Your instructions — According to the text about Ronald Wallens, where was he educated?

Text passage —
- - - -
- Born: 1 February 1916 Amblecote, West Midlands
- Died: 13 November 1995 (aged 79)
- Allegiance: United Kingdom
- Branch: Royal Air Force
- Service years: 1937-1949
- Rank: Squadron Leader
- Commands: No. 277 Squadron RAF
- Conflicts: No. 41 Squadron RAF, No. 277 Squadron RAF
- Awards: Distinguished Flying Cross

= Ronald Wallens =

Ronald Walter Wallens (1 February 1916 - 13 November 1995) was a British Royal Air Force officer, who flew during the Battle of Britain and as such is one of "The Few".

==Early life==
Wallens was educated at Worksop College.

==Royal Air Force==
Wallens joined the Royal Air Force on a short service commission in 1937. He joined his first squadron No. 41 Squadron RAF at RAF Catterick on 26 March 1938. From August to October 1938 he undertook further flying training before rejoining the squadron. He was granted the rank of Pilot Officer in October 1939 and Flying Officer in July 1940.
- - - -
Material provided —

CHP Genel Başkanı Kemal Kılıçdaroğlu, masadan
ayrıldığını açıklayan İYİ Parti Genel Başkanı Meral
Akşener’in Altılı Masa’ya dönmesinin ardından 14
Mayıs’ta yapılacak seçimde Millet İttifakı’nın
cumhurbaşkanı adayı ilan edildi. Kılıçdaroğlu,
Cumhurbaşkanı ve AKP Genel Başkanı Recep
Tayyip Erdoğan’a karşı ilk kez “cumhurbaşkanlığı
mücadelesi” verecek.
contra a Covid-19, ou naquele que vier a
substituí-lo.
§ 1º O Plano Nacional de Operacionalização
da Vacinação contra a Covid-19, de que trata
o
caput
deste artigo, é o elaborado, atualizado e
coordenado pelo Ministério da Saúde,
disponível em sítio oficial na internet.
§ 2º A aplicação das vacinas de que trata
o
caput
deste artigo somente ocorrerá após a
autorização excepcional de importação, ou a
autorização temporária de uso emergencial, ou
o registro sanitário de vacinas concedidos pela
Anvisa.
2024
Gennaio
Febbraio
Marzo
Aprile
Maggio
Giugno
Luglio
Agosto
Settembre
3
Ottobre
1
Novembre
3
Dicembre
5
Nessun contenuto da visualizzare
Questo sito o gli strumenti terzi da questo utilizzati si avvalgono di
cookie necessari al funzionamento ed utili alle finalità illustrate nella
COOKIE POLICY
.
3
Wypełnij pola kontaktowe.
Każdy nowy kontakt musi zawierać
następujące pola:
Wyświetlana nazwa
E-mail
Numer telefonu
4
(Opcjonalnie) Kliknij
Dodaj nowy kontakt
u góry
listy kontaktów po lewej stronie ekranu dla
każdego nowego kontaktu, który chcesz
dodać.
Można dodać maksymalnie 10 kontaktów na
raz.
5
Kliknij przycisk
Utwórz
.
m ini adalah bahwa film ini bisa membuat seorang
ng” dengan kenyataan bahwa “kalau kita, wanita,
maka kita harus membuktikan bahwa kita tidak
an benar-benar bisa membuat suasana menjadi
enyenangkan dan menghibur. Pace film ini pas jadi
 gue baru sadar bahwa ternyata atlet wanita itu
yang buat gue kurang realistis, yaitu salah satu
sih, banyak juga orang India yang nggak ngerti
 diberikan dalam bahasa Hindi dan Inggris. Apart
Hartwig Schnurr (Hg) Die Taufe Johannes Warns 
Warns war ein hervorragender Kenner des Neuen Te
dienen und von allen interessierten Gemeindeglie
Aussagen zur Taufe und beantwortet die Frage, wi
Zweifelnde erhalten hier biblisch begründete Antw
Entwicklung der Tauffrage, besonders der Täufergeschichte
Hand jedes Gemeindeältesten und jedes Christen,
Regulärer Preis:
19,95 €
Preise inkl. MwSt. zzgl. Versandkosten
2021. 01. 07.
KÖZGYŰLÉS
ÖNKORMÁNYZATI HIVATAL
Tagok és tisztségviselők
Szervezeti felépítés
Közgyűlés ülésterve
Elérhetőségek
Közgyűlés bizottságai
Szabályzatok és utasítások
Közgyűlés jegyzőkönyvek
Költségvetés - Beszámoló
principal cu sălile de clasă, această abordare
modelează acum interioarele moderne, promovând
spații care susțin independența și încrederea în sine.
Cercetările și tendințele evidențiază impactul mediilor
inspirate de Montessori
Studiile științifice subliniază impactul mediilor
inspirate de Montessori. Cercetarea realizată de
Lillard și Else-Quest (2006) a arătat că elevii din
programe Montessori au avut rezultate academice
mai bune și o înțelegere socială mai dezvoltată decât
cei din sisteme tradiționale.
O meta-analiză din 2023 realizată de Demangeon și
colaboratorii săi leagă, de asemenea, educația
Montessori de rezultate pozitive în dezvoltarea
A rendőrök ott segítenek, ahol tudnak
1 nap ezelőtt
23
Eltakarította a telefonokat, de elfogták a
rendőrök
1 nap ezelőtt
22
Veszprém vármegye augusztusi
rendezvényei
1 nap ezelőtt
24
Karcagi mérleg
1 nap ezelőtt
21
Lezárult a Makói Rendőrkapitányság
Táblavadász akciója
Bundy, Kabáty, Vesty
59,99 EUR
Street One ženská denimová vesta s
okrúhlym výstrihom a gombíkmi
- - - -
The completed task — Worksop College.